KATP Channels Functioning is Critical for Mitochondrial Bioenergetics under Physical Stress

The modulation of mKATP channel activity is known to have a great impact on energy metabolism in a living organism. The aim of this work was to study the impact of mKATP channels opening on the physical endurance in the rats subject to compulsory swimming with a load. Our purpose was to find a mechanistic basis to explain the modulation of the energy metabolism under exercise training by studying the direct effect of mKATP channel opening on mitochondrial functions. Male Wistar rats exhibiting high and low resistance to physical stress were separated in two groups, and subjected to compulsory swimming with a load.

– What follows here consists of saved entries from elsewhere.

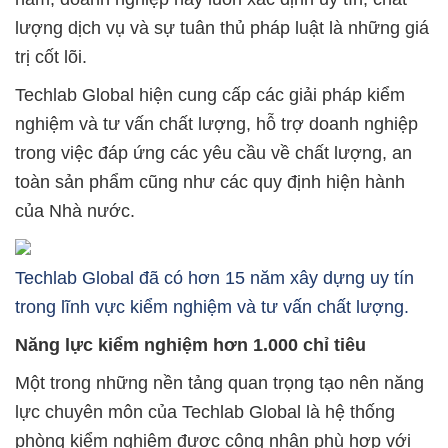
lượng dịch vụ và sự tuân thủ pháp luật là những giá
trị cốt lõi.
Techlab Global hiện cung cấp các giải pháp kiểm
nghiệm và tư vấn chất lượng, hỗ trợ doanh nghiệp
trong việc đáp ứng các yêu cầu về chất lượng, an
toàn sản phẩm cũng như các quy định hiện hành
của Nhà nước.
Techlab Global đã có hơn 15 năm xây dựng uy tín
trong lĩnh vực kiểm nghiệm và tư vấn chất lượng.
Năng lực kiểm nghiệm hơn 1.000 chỉ tiêu
Một trong những nền tảng quan trọng tạo nên năng
lực chuyên môn của Techlab Global là hệ thống
phòng kiểm nghiệm được công nhận phù hợp với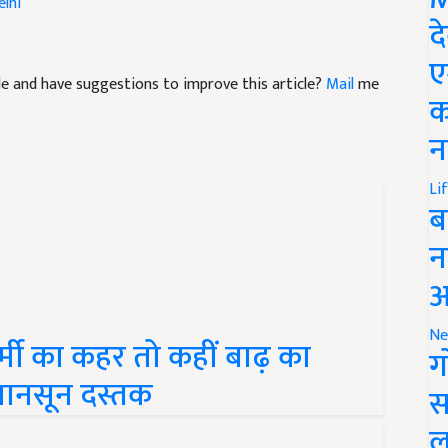
द
icle and have suggestions to improve this article?
Mail
me
ए
क
न
Li
ब
न
आ
मी का कहर तो कहीं बाढ़ का
Ne
ग
ा मानसून दस्तक
स
ल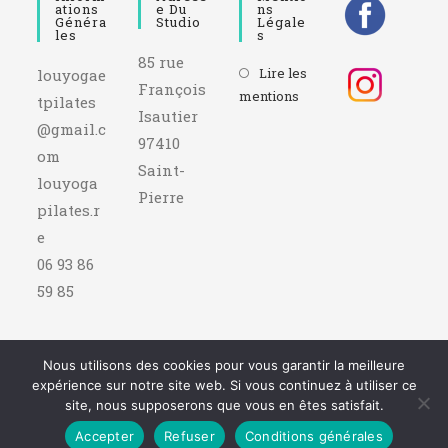
Ations
E Du
Ns
Généra
Studio
Légale
Les
S
85 rue
Lire les
louyogae
François
mentions
tpilates
Isautier
@gmail.c
97410
om
Saint-
louyoga
Pierre
pilates.r
e
06 93 86
59 85
Nous utilisons des cookies pour vous garantir la meilleure
© Site réalisé par ZeBox Communication / www.zebox-
expérience sur notre site web. Si vous continuez à utiliser ce
communication.com
site, nous supposerons que vous en êtes satisfait.
Accepter
Refuser
Conditions générales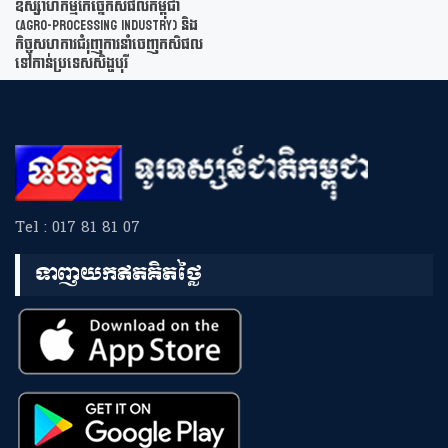
ឧស្សាហកម្មកែច្នៃកសិផលកម្ពុជា
(Agro-Processing Industry) និង
កិច្ចសហការជំរុញការនាំចេញកសិផល
ទៅកាន់ប្រទេសសិង្ហបុរី
Tel : 017 81 81 07
ទាញយកឥតគិតថ្លៃ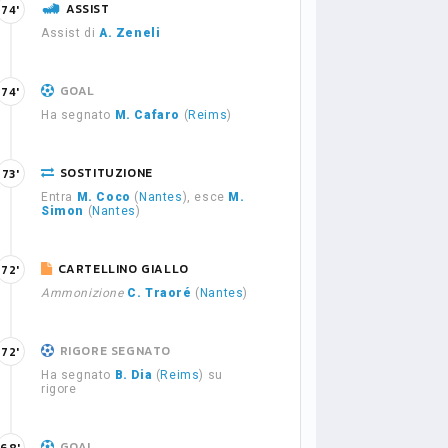
ASSIST
74'
Assist di
A. Zeneli
GOAL
74'
Ha segnato
M. Cafaro
(
Reims
)
SOSTITUZIONE
73'
Entra
M. Coco
(
Nantes
), esce
M.
Simon
(
Nantes
)
CARTELLINO GIALLO
72'
Ammonizione
C. Traoré
(
Nantes
)
RIGORE SEGNATO
72'
Ha segnato
B. Dia
(
Reims
) su
rigore
GOAL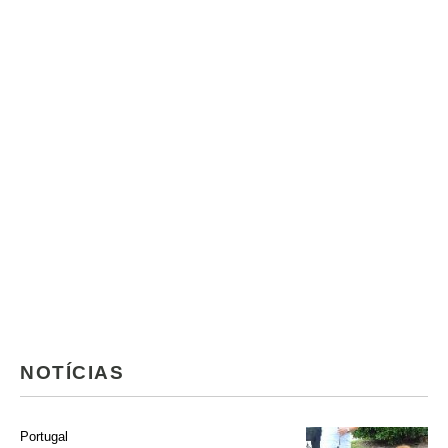
NOTÍCIAS
Portugal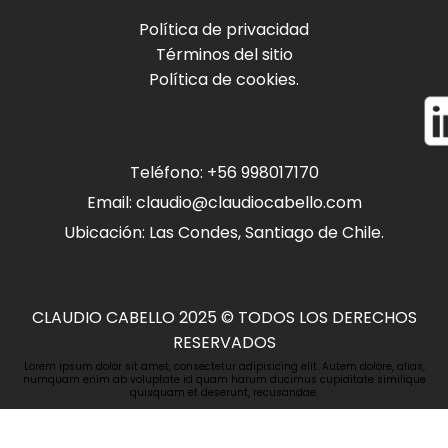
Política de privacidad
Términos del sitio
Política de cookies.
Teléfono: +56 998017170
Email:
claudio@claudiocabello.com
Ubicación: Las Condes, Santiago de Chile.
CLAUDIO CABELLO 2025 © TODOS LOS DERECHOS
RESERVADOS
Lorem ipsum dolor sit amet, consectetur adipisicing elit. Autem dolore, alias,
numquam enim ab voluptate id quam harum ducimus cupiditate similique
quisquam et deserunt, recusandae.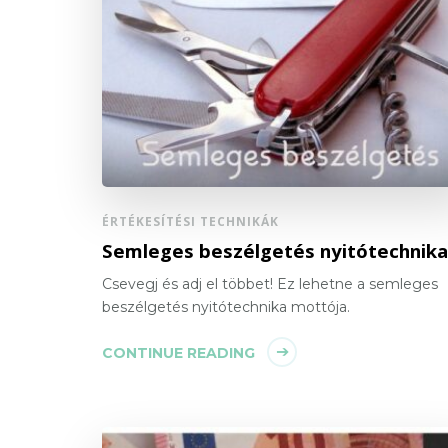
ÉRTÉKESÍTÉSI TECHNIKÁK
Semleges beszélgetés nyitótechnika
Csevegj és adj el többet! Ez lehetne a semleges
beszélgetés nyitótechnika mottója.
CONTINUE READING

Swimming time (ST) was monitored from the start till the fatigue was reached, and the rats began to drawn. ST was reliably higher in high resistance group, which coincided with higher endogenous mKATP channels activity. Unlike this, mKATP channels blockers, glibenclamide and 5-hydroxydecanoate completely blocked mKATP channel in vivo and dramatically reduced ST in both groups, which indicated its dependence on mKATP channel activity. To find a mechanistic basis for the observed dependence, we studied the effect of mKATP channels opening on mitochondrial functions in vitro. mKATP channels opener diazoxide stimulated state 4 respiration and decreased RCR, but increased phosphorylation efficiency (P/O). On the contrary, mKATP channels blockers, dramatically reduced P/O. Based on the experiments, we came to the conclusion of the correlation between the physical endurance and P/O ratio, both dependent on mKATP channels activity. Thus, mKATP channels opening inhibited phosphorylation, but increased its efficiency, which reduced energy expense for ATP synthesis. In vivo this resulted in the improvement of the endurance in the animals with elevated mKATP channel activity. Possible mechanisms and physiological relevance of the observed phenomena are discussed.